* Tasks *
1) Update the Todd Michael Hall interview from "Following the recent" up to and including "seen here: https://youtu.be/IfuykhdpaPs.", replacing "fast-paced rocker" with "high-energy rocker".
2) In the Todd Michael Hall interview, translate this sentence into Spanish: "I performed live for the first time in the winter of 1985 when I was 15 years old."
3) Continue the Todd Michael Hall interview from its last sentence.

* Selected text *
········
Todd Michael Hall
Ignite Music Magazine Interview
Sonic Healing – Solo Debut Album – Out Now!!!
Following the recent announcement of Riot V vocalist Todd Michael Hall releasing his first-ever solo album, Todd is unveiling the first piece of music from Sonic Healing in the form of the debut single “Overdrive.” The song is a fast-paced rocker that showcases the creativity that happened when Todd partnered with Metal Church guitarist Kurdt Vanderhoof. The video – filmed in Los Angeles – showcases the performance that Todd has been working on for years and unveiled to the world on 18th season of NBC’s hit television show The Voice. The video for “Overdirve” can be seen here: https://youtu.be/IfuykhdpaPs.
1. Tell us a little bit about yourself and how long you have been performing for some of our readers that may not know about you?
I performed live for the first time in the winter of 1985 when I was 15 years old. My older brother, Jon, had a band, so I was heavily influenced by his tastes in music. We played cover tunes at the start, but moved to original music shortly afterward. We had a band called Harlet that played original music in Detroit area nightclubs, releasing 25 Gets A Ride independently in 1988. We released a second album in 1994 after changing the name of the band to Pulling Teeth. I took a break from performing for a while, but then joined Burning Starr in 2004. I have released three albums with Burning Starr. During that same time, I formed another band called Reverence, and we released two albums. In 2013, I joined Riot, which was re-named Riot V (Roman numeral 5, to represent the 5th chapter of the band). We have played many shows all over the world and released two albums. In 2020, I appeared on Season 18 of The Voice, so I have a little notoriety from that experience also.
········
* Listed records *
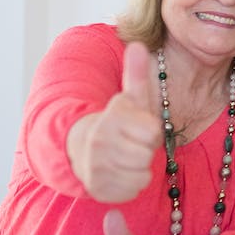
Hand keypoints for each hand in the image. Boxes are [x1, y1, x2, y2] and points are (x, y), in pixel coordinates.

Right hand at [70, 42, 161, 202]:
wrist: (82, 146)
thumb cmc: (115, 121)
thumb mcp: (128, 97)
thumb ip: (135, 73)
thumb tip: (138, 44)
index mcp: (111, 119)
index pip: (153, 132)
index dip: (150, 130)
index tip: (136, 126)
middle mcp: (99, 144)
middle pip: (148, 155)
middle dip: (144, 150)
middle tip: (131, 143)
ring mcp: (96, 168)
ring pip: (142, 174)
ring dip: (138, 167)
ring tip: (125, 156)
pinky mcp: (98, 189)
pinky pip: (133, 190)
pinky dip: (131, 183)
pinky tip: (119, 171)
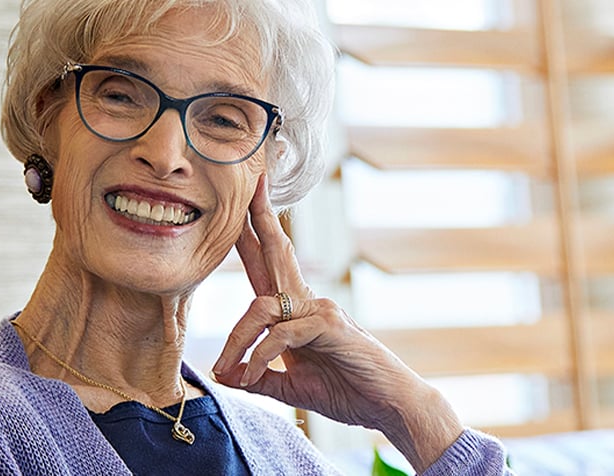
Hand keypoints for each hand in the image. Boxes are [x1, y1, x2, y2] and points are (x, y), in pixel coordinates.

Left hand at [211, 175, 464, 470]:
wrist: (389, 406)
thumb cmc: (348, 391)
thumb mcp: (293, 386)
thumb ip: (260, 377)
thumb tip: (225, 376)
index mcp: (297, 311)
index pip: (269, 266)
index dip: (254, 235)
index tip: (244, 206)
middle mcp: (308, 301)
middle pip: (276, 252)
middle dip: (257, 219)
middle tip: (248, 184)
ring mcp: (321, 310)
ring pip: (262, 306)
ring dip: (238, 338)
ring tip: (228, 370)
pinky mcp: (330, 325)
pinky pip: (282, 332)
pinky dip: (261, 354)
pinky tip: (251, 374)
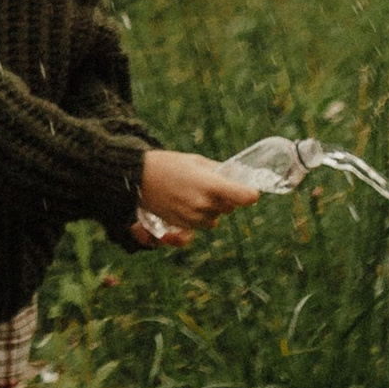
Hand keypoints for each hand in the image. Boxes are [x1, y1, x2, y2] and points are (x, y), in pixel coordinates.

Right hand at [134, 150, 264, 244]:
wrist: (138, 178)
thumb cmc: (168, 165)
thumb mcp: (196, 161)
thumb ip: (219, 171)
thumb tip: (237, 177)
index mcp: (211, 185)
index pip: (245, 196)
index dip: (250, 193)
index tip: (249, 190)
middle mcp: (204, 204)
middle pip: (230, 207)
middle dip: (225, 198)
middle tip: (210, 185)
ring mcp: (193, 217)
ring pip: (216, 218)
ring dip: (212, 209)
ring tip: (194, 194)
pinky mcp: (183, 225)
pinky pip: (202, 224)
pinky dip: (199, 216)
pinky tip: (185, 202)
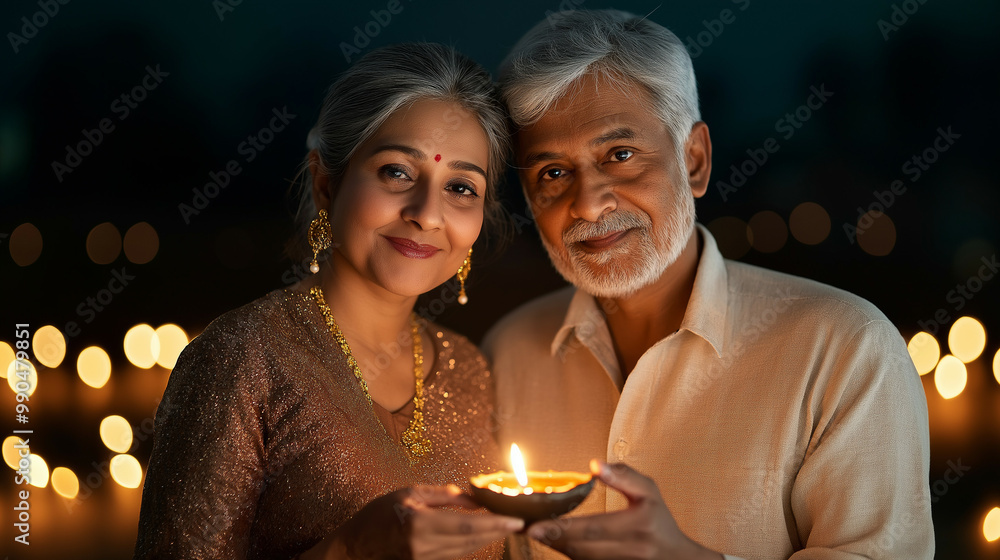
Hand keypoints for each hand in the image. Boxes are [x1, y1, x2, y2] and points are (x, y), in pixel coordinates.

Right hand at [304, 484, 523, 559]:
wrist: (355, 545)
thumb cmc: (378, 514)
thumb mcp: (409, 494)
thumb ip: (442, 496)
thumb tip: (472, 497)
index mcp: (419, 525)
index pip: (466, 526)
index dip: (493, 524)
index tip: (515, 520)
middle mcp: (423, 547)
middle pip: (470, 542)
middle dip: (497, 532)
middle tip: (519, 524)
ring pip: (465, 551)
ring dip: (487, 539)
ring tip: (506, 527)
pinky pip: (454, 555)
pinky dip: (471, 544)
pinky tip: (483, 535)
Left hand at [526, 461, 721, 559]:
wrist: (677, 558)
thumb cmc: (660, 521)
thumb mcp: (650, 492)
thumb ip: (624, 476)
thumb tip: (595, 465)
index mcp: (638, 526)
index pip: (594, 528)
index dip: (563, 528)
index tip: (536, 524)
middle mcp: (630, 550)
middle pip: (582, 548)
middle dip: (552, 538)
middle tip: (526, 527)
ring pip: (581, 558)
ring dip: (556, 547)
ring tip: (536, 532)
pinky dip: (568, 553)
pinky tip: (554, 542)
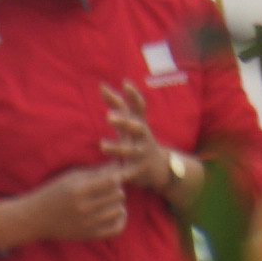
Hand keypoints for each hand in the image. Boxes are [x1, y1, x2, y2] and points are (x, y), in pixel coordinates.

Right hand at [0, 162, 127, 250]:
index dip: (115, 176)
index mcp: (78, 190)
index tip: (108, 177)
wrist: (33, 219)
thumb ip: (95, 171)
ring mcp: (87, 224)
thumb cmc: (52, 194)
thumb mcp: (70, 178)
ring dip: (117, 204)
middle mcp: (84, 208)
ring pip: (119, 210)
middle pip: (119, 194)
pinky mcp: (88, 235)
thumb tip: (118, 164)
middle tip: (108, 190)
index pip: (113, 180)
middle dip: (116, 189)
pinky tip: (115, 214)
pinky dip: (121, 220)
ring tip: (109, 201)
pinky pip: (117, 229)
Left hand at [104, 82, 192, 199]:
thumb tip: (101, 85)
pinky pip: (128, 173)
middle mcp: (143, 137)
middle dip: (124, 121)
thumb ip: (117, 105)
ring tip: (102, 145)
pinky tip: (113, 177)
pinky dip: (121, 175)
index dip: (133, 95)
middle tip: (108, 116)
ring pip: (130, 151)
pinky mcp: (138, 171)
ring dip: (117, 148)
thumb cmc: (138, 140)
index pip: (138, 107)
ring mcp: (142, 154)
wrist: (160, 168)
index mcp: (139, 124)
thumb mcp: (130, 122)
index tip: (125, 83)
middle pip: (136, 127)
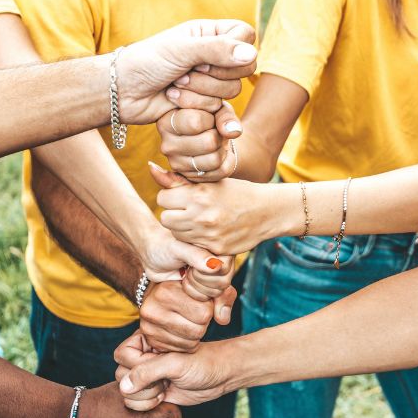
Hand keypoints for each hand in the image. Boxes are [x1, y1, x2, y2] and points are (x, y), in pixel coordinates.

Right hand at [115, 334, 234, 406]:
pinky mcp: (151, 391)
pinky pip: (135, 402)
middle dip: (142, 384)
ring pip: (126, 391)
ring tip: (164, 388)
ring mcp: (146, 375)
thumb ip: (148, 371)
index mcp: (145, 340)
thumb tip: (123, 386)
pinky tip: (164, 397)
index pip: (122, 355)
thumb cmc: (203, 362)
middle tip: (164, 380)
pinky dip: (147, 404)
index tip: (160, 367)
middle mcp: (143, 357)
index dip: (136, 366)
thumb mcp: (176, 364)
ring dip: (145, 395)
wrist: (221, 375)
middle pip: (121, 375)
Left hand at [116, 20, 255, 123]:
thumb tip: (252, 55)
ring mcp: (210, 80)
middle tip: (183, 73)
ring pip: (231, 91)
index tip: (205, 56)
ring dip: (199, 93)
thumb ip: (217, 50)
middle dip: (211, 76)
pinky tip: (178, 104)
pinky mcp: (205, 104)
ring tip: (174, 88)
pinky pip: (219, 110)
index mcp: (210, 33)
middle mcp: (214, 55)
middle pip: (242, 68)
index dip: (234, 49)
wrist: (123, 92)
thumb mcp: (181, 50)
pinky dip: (199, 108)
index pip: (246, 36)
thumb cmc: (146, 62)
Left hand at [138, 222, 229, 285]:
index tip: (189, 265)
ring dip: (196, 288)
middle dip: (200, 280)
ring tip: (185, 274)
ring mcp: (213, 274)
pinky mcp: (206, 286)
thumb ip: (196, 255)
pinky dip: (193, 294)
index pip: (224, 269)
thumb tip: (216, 266)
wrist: (151, 255)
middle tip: (186, 270)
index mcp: (217, 247)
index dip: (205, 272)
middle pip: (222, 284)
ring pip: (216, 293)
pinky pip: (207, 299)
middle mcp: (220, 260)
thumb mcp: (177, 248)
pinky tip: (184, 282)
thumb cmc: (162, 245)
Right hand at [139, 279, 225, 352]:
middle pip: (197, 330)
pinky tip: (182, 329)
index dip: (208, 308)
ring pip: (190, 342)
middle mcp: (153, 308)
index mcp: (166, 290)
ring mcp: (149, 326)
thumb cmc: (188, 287)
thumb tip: (223, 319)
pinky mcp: (151, 340)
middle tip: (196, 313)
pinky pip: (182, 349)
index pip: (204, 312)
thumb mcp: (208, 284)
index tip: (201, 301)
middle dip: (203, 323)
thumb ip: (222, 296)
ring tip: (189, 320)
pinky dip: (187, 342)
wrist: (161, 290)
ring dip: (196, 334)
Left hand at [152, 163, 272, 255]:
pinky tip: (209, 232)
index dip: (170, 198)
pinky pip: (192, 246)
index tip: (181, 197)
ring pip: (176, 235)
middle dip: (173, 214)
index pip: (162, 199)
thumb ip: (178, 179)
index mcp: (199, 194)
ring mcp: (208, 235)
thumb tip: (150, 168)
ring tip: (198, 220)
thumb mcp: (210, 181)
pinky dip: (197, 240)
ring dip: (183, 229)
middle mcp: (202, 215)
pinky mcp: (215, 249)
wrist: (267, 212)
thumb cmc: (237, 192)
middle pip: (166, 219)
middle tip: (187, 211)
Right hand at [155, 104, 241, 181]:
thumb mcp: (218, 108)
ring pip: (215, 160)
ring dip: (223, 149)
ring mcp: (176, 164)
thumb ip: (225, 116)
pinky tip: (220, 153)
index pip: (195, 122)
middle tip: (216, 131)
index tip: (209, 117)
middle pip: (208, 142)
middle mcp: (167, 145)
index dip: (211, 119)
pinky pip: (220, 172)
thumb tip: (233, 132)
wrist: (212, 136)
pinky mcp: (190, 178)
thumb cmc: (211, 116)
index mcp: (166, 121)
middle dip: (219, 135)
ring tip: (217, 141)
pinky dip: (227, 161)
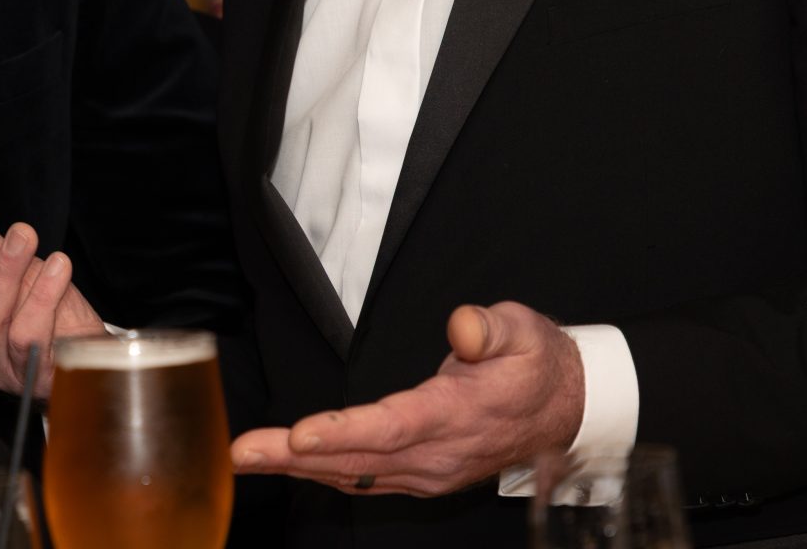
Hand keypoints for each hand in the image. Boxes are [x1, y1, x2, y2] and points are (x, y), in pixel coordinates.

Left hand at [230, 301, 584, 496]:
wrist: (567, 409)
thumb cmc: (536, 363)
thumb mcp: (524, 329)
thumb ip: (490, 327)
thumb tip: (462, 327)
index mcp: (459, 414)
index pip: (393, 427)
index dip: (344, 433)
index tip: (298, 435)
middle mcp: (439, 453)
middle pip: (358, 459)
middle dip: (292, 458)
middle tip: (240, 452)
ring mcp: (429, 471)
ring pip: (354, 476)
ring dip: (296, 470)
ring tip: (245, 457)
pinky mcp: (421, 475)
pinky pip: (364, 480)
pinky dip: (322, 475)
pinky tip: (288, 466)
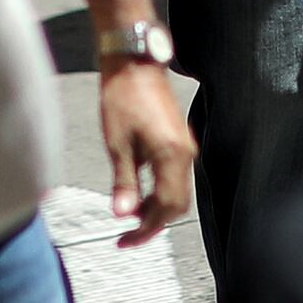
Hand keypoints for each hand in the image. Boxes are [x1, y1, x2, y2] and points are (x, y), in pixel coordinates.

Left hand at [97, 59, 194, 244]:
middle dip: (153, 223)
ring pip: (177, 192)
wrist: (134, 61)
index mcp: (172, 155)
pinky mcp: (178, 140)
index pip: (165, 208)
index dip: (145, 229)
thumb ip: (124, 183)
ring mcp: (184, 146)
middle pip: (176, 205)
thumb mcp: (117, 144)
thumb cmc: (123, 95)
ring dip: (156, 208)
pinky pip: (174, 176)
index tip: (125, 240)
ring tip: (130, 215)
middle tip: (127, 235)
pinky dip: (159, 191)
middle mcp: (185, 153)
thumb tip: (124, 215)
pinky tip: (138, 193)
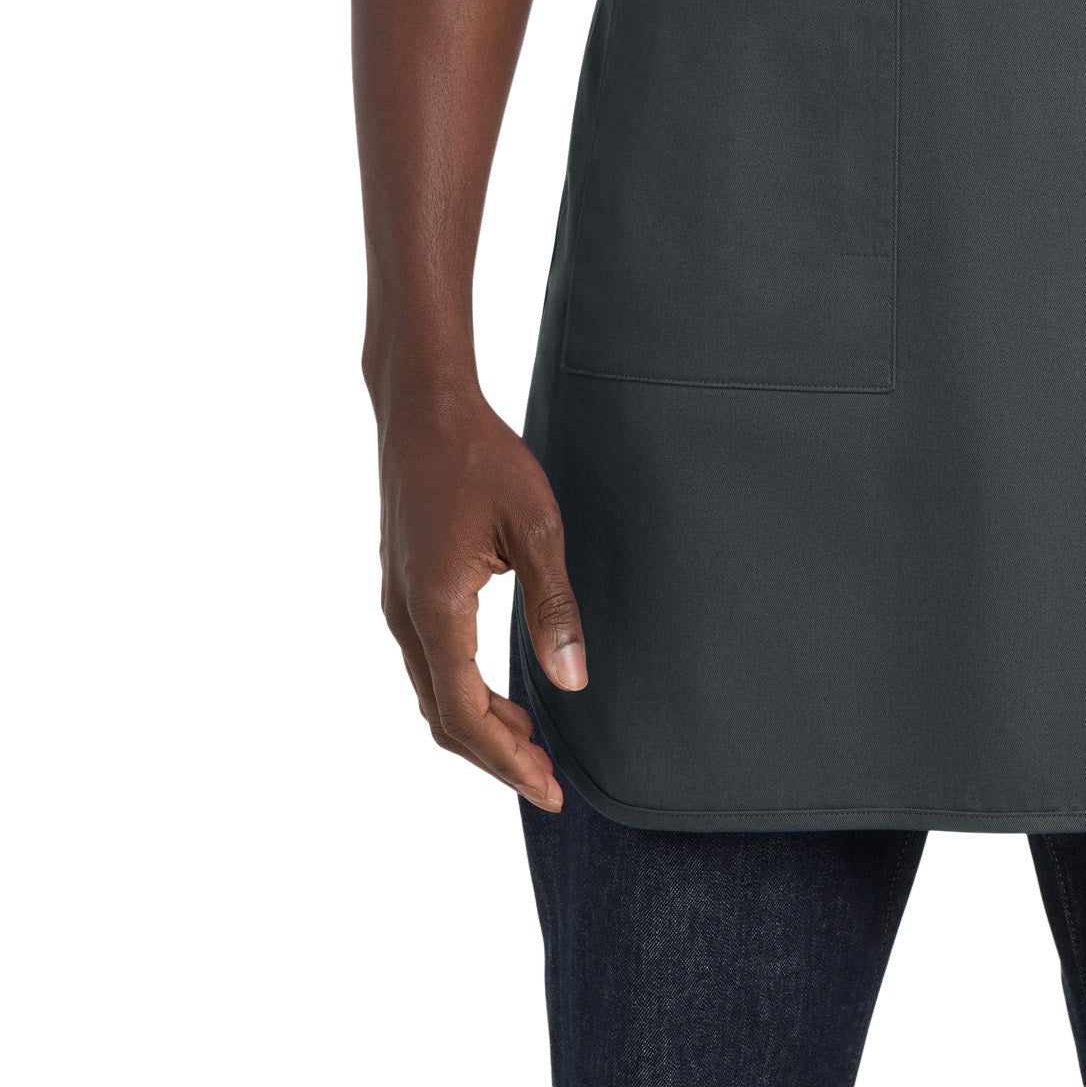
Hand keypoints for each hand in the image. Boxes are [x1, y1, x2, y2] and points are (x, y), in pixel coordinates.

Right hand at [377, 390, 586, 810]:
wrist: (423, 407)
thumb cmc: (481, 456)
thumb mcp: (535, 526)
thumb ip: (553, 607)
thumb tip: (572, 682)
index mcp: (434, 609)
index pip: (465, 715)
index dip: (508, 762)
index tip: (548, 791)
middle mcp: (405, 617)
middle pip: (444, 717)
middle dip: (497, 757)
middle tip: (549, 781)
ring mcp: (398, 604)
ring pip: (434, 692)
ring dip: (480, 728)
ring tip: (533, 745)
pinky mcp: (404, 589)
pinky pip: (430, 664)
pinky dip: (464, 694)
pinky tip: (501, 694)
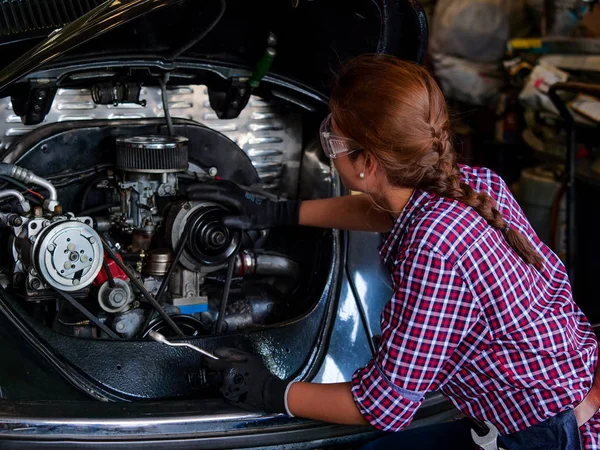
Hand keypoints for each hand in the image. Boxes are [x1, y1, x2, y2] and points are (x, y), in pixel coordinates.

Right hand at [185, 180, 300, 229]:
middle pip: (212, 186)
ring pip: (216, 183)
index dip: (201, 193)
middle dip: (198, 187)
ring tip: (193, 188)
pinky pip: (221, 184)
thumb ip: (237, 222)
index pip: (214, 193)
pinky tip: (207, 188)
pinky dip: (212, 185)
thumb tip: (223, 221)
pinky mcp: (237, 189)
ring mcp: (236, 188)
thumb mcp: (250, 222)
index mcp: (235, 197)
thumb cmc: (262, 216)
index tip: (190, 194)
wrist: (273, 210)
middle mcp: (234, 190)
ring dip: (204, 185)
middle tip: (186, 190)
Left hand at [205, 347, 290, 413]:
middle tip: (231, 370)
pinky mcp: (228, 398)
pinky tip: (239, 387)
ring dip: (224, 380)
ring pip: (219, 382)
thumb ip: (231, 353)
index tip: (204, 359)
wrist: (266, 392)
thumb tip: (217, 352)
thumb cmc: (260, 374)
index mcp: (230, 367)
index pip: (210, 363)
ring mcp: (226, 390)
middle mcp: (226, 379)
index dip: (206, 360)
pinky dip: (229, 388)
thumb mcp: (249, 357)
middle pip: (214, 373)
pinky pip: (224, 391)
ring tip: (238, 380)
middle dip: (218, 370)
········
* Numbered responses *
1)
Following the recent announcement of Riot V vocalist Todd Michael Hall releasing his first-ever solo album, Todd is unveiling the first piece of music from Sonic Healing in the form of the debut single “Overdrive.” The song is a high-energy rocker that showcases the creativity that happened when Todd partnered with Metal Church guitarist Kurdt Vanderhoof. The video – filmed in Los Angeles – showcases the performance that Todd has been working on for years and unveiled to the world on 18th season of NBC’s hit television show The Voice. The video for “Overdirve” can be seen here: https://youtu.be/IfuykhdpaPs.

2) Actué en vivo por primera vez en el invierno de 1985, cuando tenía 15 años.

3)
2. Tell us a bit about your new album Sonic Healing and how your solo debut came to be?
Joe O’Brien from Rat Pak Records and I knew each other and talked about doing a solo album a few years ago. I wanted to do something in the old-school rock vein, but it did not come to be. After appearing on The Voice and seeing the positive reaction to my performance of Jukebox Hero by Foreigner, I reconnected with Joe on the idea of a solo album. I mostly play acoustic guitar, so on my own, my songs come out sounding like pop music. I asked Joe if he could connect me with someone to help turn my ideas into old-school rock songs. Joe connected me with Kurdt Vanderhoof from Metal Church. Kurdt and I really bonded with each other based on our love for classic rock and the partnership was born. Kurdt listened to all my ideas, but we decided to start from scratch writing together, so everything you hear on Sonic Healing is brand new and written for this album. Kurdt wrote all of the music, and I wrote all of the lyrics and vocal melodies.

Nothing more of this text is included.